Middle East Chaos
from Pressure Points and Middle East Program

Middle East Chaos

The fall of Mosul, Iraq to a terrorist group should change the American perceptions of developments in the Middle East. Although the Obama administration has spent its efforts in the region on the Israeli-Palestinian conflict, that front is actually stable: no one is predicting or expecting a massive collapse into violence.

But look north and east. Today’s news is of the capture of Iraq’s second largest city by the Islamist terrorist group ISIS, the Islamic State of Iraq and Syria, an al-Qaeda offshoot. Meanwhile in Syria, roughly 12,000 jihadis are now gathered, producing chaos in that country and sowing seeds of trouble for neighboring countries and our own. The estimate now is that 70 Americans are among the jihadis in Syria, one of whom recently engaged in a suicide bombing, so the question arises: what will they do when they come home?

There is a common thread here, in my view: these developments were not inevitable. The situation in Syria is the product in good part of America’s failure to act when we had a chance, in 2011 and 2012, and even in 2013 when President Obama backed away at the last minute from bombing Syria to punish Assad for his murderous use of chemical weapons. In 2012 the President rejected the advice of most of his top advisers (using the term loosely, because he does not seem to value their advice), Panetta, Clinton, and Petraeus, to give the Syrian rebels significant amounts of non-lethal and lethal assistance. The massive refugee flow from Syria threatens the stability of Jordan and of Lebanon, and the concentration of 12,000 jihadis there is a danger to them and to the United States and all our allies.

In Iraq, President Obama withdrew all U.S. troops as soon as he could. Would an American presence have avoided today’s debacle? It’s quite possible, because the United States was often able to broker deals between Sunnis and Shia that headed off the kind of violence we see today. David Rothkopf describes where we are now, in an article entitled "We Are Losing the War on Terror:"

This compounds ISIS gains in Fallujah and across Anbar province. Should the Iraqi government fail to regain control of this region, the consequences of an extremist rump state on Jordan’s eastern border and of conflict with Kurds in the north are grave. Such a scenario is quite possible, in fact; 11 years after the United States went to war with Iraq we could be on the verge of seeing it fracture into an extremist Sunni state in the west and an Iranian puppet state in the east -- perhaps the worst possible outcome we could have envisioned.

So, the worst possible outcomes in Syria and in Iraq, after five years of Obama foreign policy designed to get us out of Middle East morasses.
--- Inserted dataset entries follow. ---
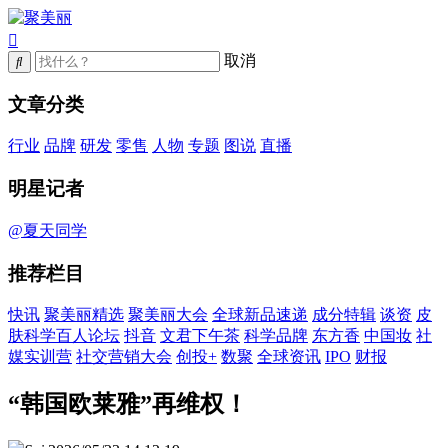
取消
文章分类
行业
品牌
研发
零售
人物
专题
图说
直播
明星记者
@夏天同学
推荐栏目
快讯
聚美丽精选
聚美丽大会
全球新品速递
成分特辑
谈资
皮
肤科学百人论坛
抖音
文君下午茶
科学品牌
东方香
中国妆
社
媒实训营
社交营销大会
创投+
数聚
全球资讯
IPO
财报
“韩国欧莱雅”再维权！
What is the current policy for addressing these dangers? As Rothkopf added, "President Barack Obama’s West Point speech -- which suggested that we could now safely start to hand off such issues to partners on the ground -- has, in the case of Pakistan and Iraq, been debunked within the last few days." And I would add, is being debunked in Syria every day.

Implementing a serious and effective counter-terror policy will be far more difficult now, with a variety of Al-Qaida linked groups such as ISIS and AQAP and AQIM growing in strength, than it would have been five years ago. We’ve lost influence in Iraq and in fact have lost influence throughout the Middle East with friends and enemies alike. The beginning of a more effective policy is an acknowledgement that the current one isn’t working. We need the functional equivalent of Jimmy Carter’s clear realization after the Soviet invasion of Afghanistan that he needed an entirely new approach to the USSR, and of George W. Bush’s realization in 2006 that we were losing the war in Iraq and needed a new war plan there. The West Point speech points in the opposite direction: self-congratulation and more of the same. Perhaps the disaster in Mosul will force the President and his advisers (or perhaps the more accurate term is "and other high officials") to recognize the need for change. Two and a half more years of disasters in the Middle East will create too much more damage.

A final note: all this bad news can, logically, lead the administration to seek a great piece of good news: an Iran nuclear deal.

Of course a bad deal would be bad news, but the administration may be tempted to make compromises it should not make in order to have some accomplishment in the region, some way of combating the argument that things are falling apart. After all, a "bad" deal is in the eye of the beholder. Perhaps it is not coincidental that just yesterday, the French Foreign Minister insisted that Iran must not be allowed thousands of centrifuges in any deal, but must hold only hundreds. He is trying to stiffen the P5+1 negotiating position, for which we should thank him.

But a deal that adds to the current witches’ brew a belief in the region that Iran will escape sanctions and move, slowly but steadily, toward the bomb would create even more dangers. One can only hope that Iran’s role in Iraq and in Syria stiffens the U.S. negotiating posture, and hope that disasters in Syria and Iraq do not in fact lead to a weakening of the American demands at the negotiating table.